More recently, Kamala Harris became the first woman to be elected Vice President of the United States. She also happens to be a woman of color, the daughter of an Indian mother and a Jamaican father. In her victory speech, Harris said, “While I may be the first woman in this office, I will not be the last. Because every little girl watching tonight sees that this is a country of possibilities.”
And for a moment, it felt as though equality may have finally been achieved.
But women still face less pay for doing the same work as men, less autonomy over their own bodies, and even in the current #MeToo era, they face a greater risk of being discriminated against, harassed, or assaulted purely because they are women.

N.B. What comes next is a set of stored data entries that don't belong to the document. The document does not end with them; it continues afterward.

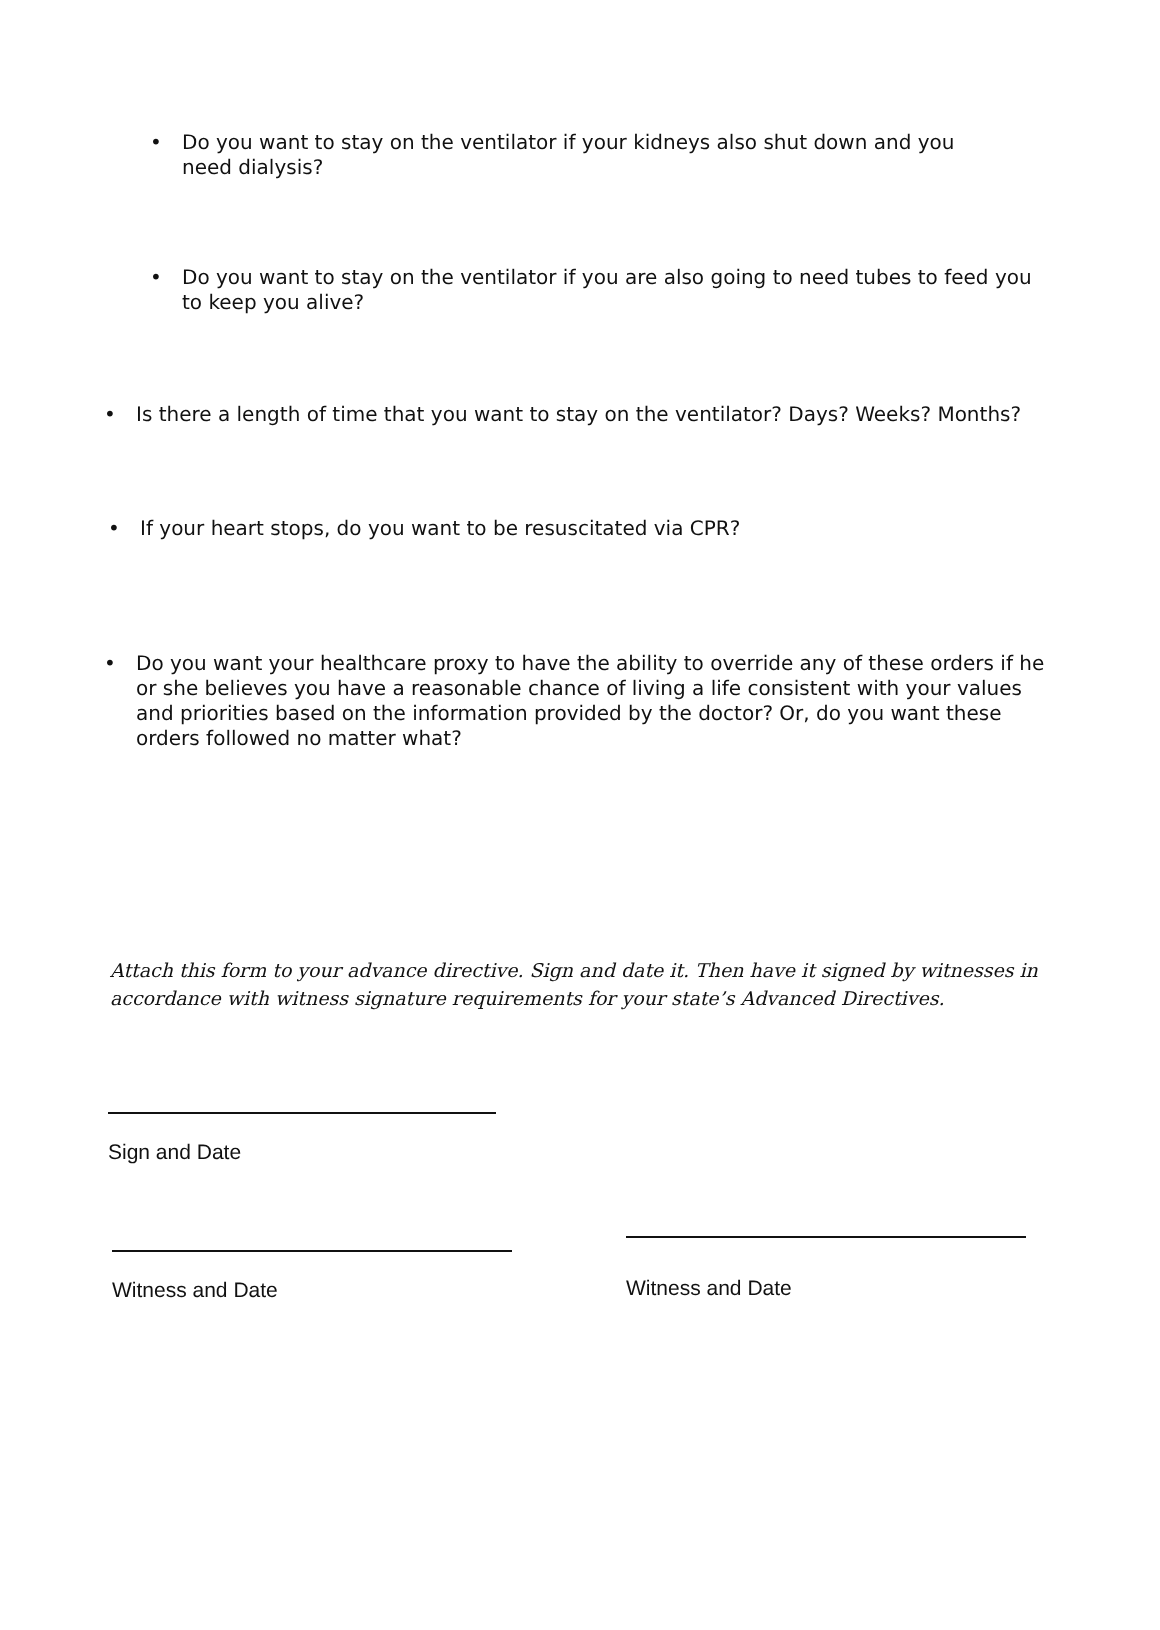•
Do you want to stay on the ventilator if your kidneys also shut down and you need dialysis?
•
Do you want to stay on the ventilator if you are also going to need tubes to feed you to keep you alive?
•
Is there a length of time that you want to stay on the ventilator? Days? Weeks? Months?
•
If your heart stops, do you want to be resuscitated via CPR?
•
Do you want your healthcare proxy to have the ability to override any of these orders if he or she believes you have a reasonable chance of living a life consistent with your values and priorities based on the information provided by the doctor? Or, do you want these orders followed no matter what?
Attach this form to your advance directive. Sign and date it. Then have it signed by witnesses in accordance with witness signature requirements for your state’s Advanced Directives.
Sign and Date
Witness and Date
Witness and Date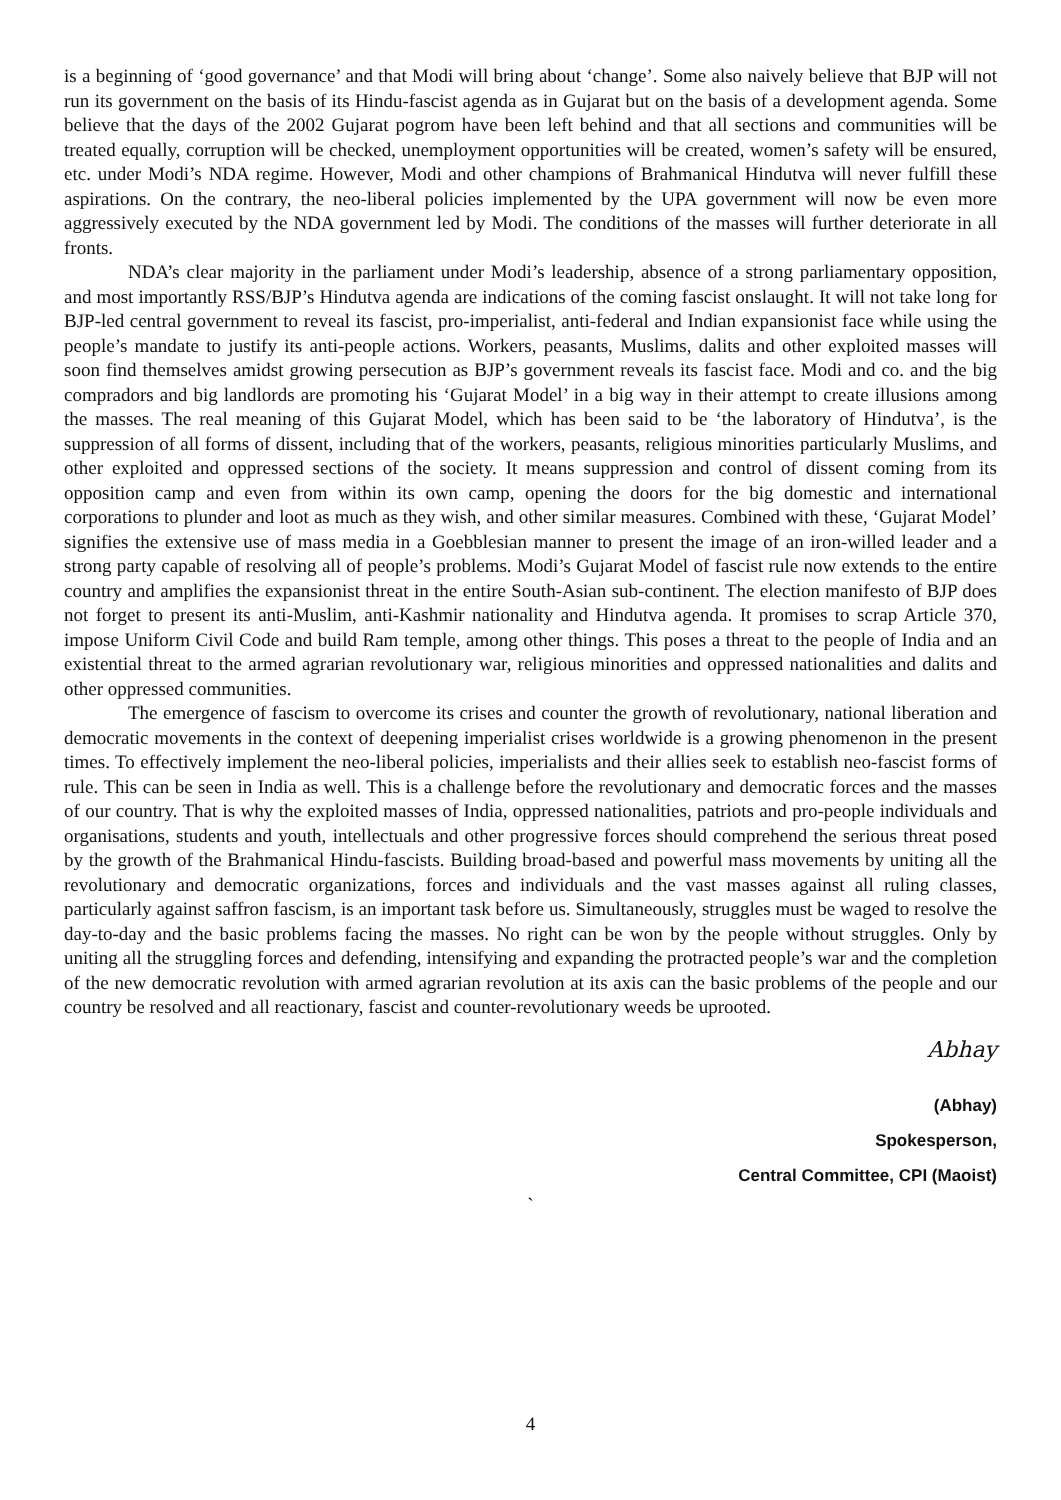is a beginning of ‘good governance’ and that Modi will bring about ‘change’. Some also naively believe that BJP will not run its government on the basis of its Hindu-fascist agenda as in Gujarat but on the basis of a development agenda. Some believe that the days of the 2002 Gujarat pogrom have been left behind and that all sections and communities will be treated equally, corruption will be checked, unemployment opportunities will be created, women’s safety will be ensured, etc. under Modi’s NDA regime. However, Modi and other champions of Brahmanical Hindutva will never fulfill these aspirations. On the contrary, the neo-liberal policies implemented by the UPA government will now be even more aggressively executed by the NDA government led by Modi. The conditions of the masses will further deteriorate in all fronts.
NDA’s clear majority in the parliament under Modi’s leadership, absence of a strong parliamentary opposition, and most importantly RSS/BJP’s Hindutva agenda are indications of the coming fascist onslaught. It will not take long for BJP-led central government to reveal its fascist, pro-imperialist, anti-federal and Indian expansionist face while using the people’s mandate to justify its anti-people actions. Workers, peasants, Muslims, dalits and other exploited masses will soon find themselves amidst growing persecution as BJP’s government reveals its fascist face. Modi and co. and the big compradors and big landlords are promoting his ‘Gujarat Model’ in a big way in their attempt to create illusions among the masses. The real meaning of this Gujarat Model, which has been said to be ‘the laboratory of Hindutva’, is the suppression of all forms of dissent, including that of the workers, peasants, religious minorities particularly Muslims, and other exploited and oppressed sections of the society. It means suppression and control of dissent coming from its opposition camp and even from within its own camp, opening the doors for the big domestic and international corporations to plunder and loot as much as they wish, and other similar measures. Combined with these, ‘Gujarat Model’ signifies the extensive use of mass media in a Goebblesian manner to present the image of an iron-willed leader and a strong party capable of resolving all of people’s problems. Modi’s Gujarat Model of fascist rule now extends to the entire country and amplifies the expansionist threat in the entire South-Asian sub-continent. The election manifesto of BJP does not forget to present its anti-Muslim, anti-Kashmir nationality and Hindutva agenda. It promises to scrap Article 370, impose Uniform Civil Code and build Ram temple, among other things. This poses a threat to the people of India and an existential threat to the armed agrarian revolutionary war, religious minorities and oppressed nationalities and dalits and other oppressed communities.
The emergence of fascism to overcome its crises and counter the growth of revolutionary, national liberation and democratic movements in the context of deepening imperialist crises worldwide is a growing phenomenon in the present times. To effectively implement the neo-liberal policies, imperialists and their allies seek to establish neo-fascist forms of rule. This can be seen in India as well. This is a challenge before the revolutionary and democratic forces and the masses of our country. That is why the exploited masses of India, oppressed nationalities, patriots and pro-people individuals and organisations, students and youth, intellectuals and other progressive forces should comprehend the serious threat posed by the growth of the Brahmanical Hindu-fascists. Building broad-based and powerful mass movements by uniting all the revolutionary and democratic organizations, forces and individuals and the vast masses against all ruling classes, particularly against saffron fascism, is an important task before us. Simultaneously, struggles must be waged to resolve the day-to-day and the basic problems facing the masses. No right can be won by the people without struggles. Only by uniting all the struggling forces and defending, intensifying and expanding the protracted people’s war and the completion of the new democratic revolution with armed agrarian revolution at its axis can the basic problems of the people and our country be resolved and all reactionary, fascist and counter-revolutionary weeds be uprooted.
Abhay
(Abhay)
Spokesperson,
Central Committee, CPI (Maoist)
`
4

It often seems as though we are on the precipice of great change. But change happens slowly, and mothers raising daughters today are still painfully aware of the dangers and hurdles that exist for women in the world they will one day be sending those daughters out into.
That’s why it’s important to teach our daughters about how far women have come, and how far we still have to go, so here are a few ways on how to raise a strong daughter.
Read to Them
Books can be a gateway to the past and an opportunity to engage our daughters in conversations about the strong women we hope they may one day emulate. Chelsea Clinton’s She Persisted and Francesca Cavallo and Elena Favilli’s Good Night Stories for Rebel Girls are children’s books designed to help our daughters understand the challenges women have faced throughout history while also focusing on the ways women have used their voices to fight for themselves and others. These books are educational, empowering, and must-reads for the next generation of feminists which makes them a great tool on how to raise a strong daughter.
Get Them Engaged
Now is the time to teach our daughter’s how to use their voices by showing them how we use ours. When you vote, bring your daughters with you. Talk to them about the choices you’re making and why. Point out the women on the ballot, like Harris, poised to make a difference. Ask them about who they would vote for if they could and encourage them to continue thinking critically about those choices. Bring them along with you to rallies and marches. Allow them to witness firsthand what it looks like when women come together with a shared passion and fight for the change we all deserve.
Build Them Up
Encourage your daughters to explore and chase their passions. Allow them to be themselves and to go after their dreams. Praise their successes and lift them back up after their failures. In doing this, you can instill the fight in them, teaching them that what they want, what they care about, what they strive for—it all matters. And with enough hard work and perseverance, it’s all within their reach. When we raise confident girls, they eventually become confident women who can go out into the world and continue changing it.
Teach Them to Fight
The world is evolving but not quickly enough. Girls and women are still susceptible to violence, harassment, and discrimination at every turn. That’s why it’s essential to teach our girls how to wield their power and fight back. Enroll your daughters in martial arts classes and self-defense workshops. Encourage them to join speech and debate, student government, or other clubs that might help them find the power in their voice. Give them the tools to defend themselves when needed—both verbally and physically.
Show Them How to Love
True champions of women’s rights are also champions of human rights. We should be raising daughters who fight for women and fight for members of the LGBTQ+ community, minorities, immigrants, and anyone else whose voice might be unheard. There is no equality until we are all equal. Let’s teach our daughters to be allies and to love just as hard as they fight.
Our daughters need to know the history so that they can be part of ensuring we don’t ever go backwards. And they need to be given role models and taught to use their strength so they can be a part of continuing to push us forward.
*Editor’s Note: This post was previously published but has recently been updated.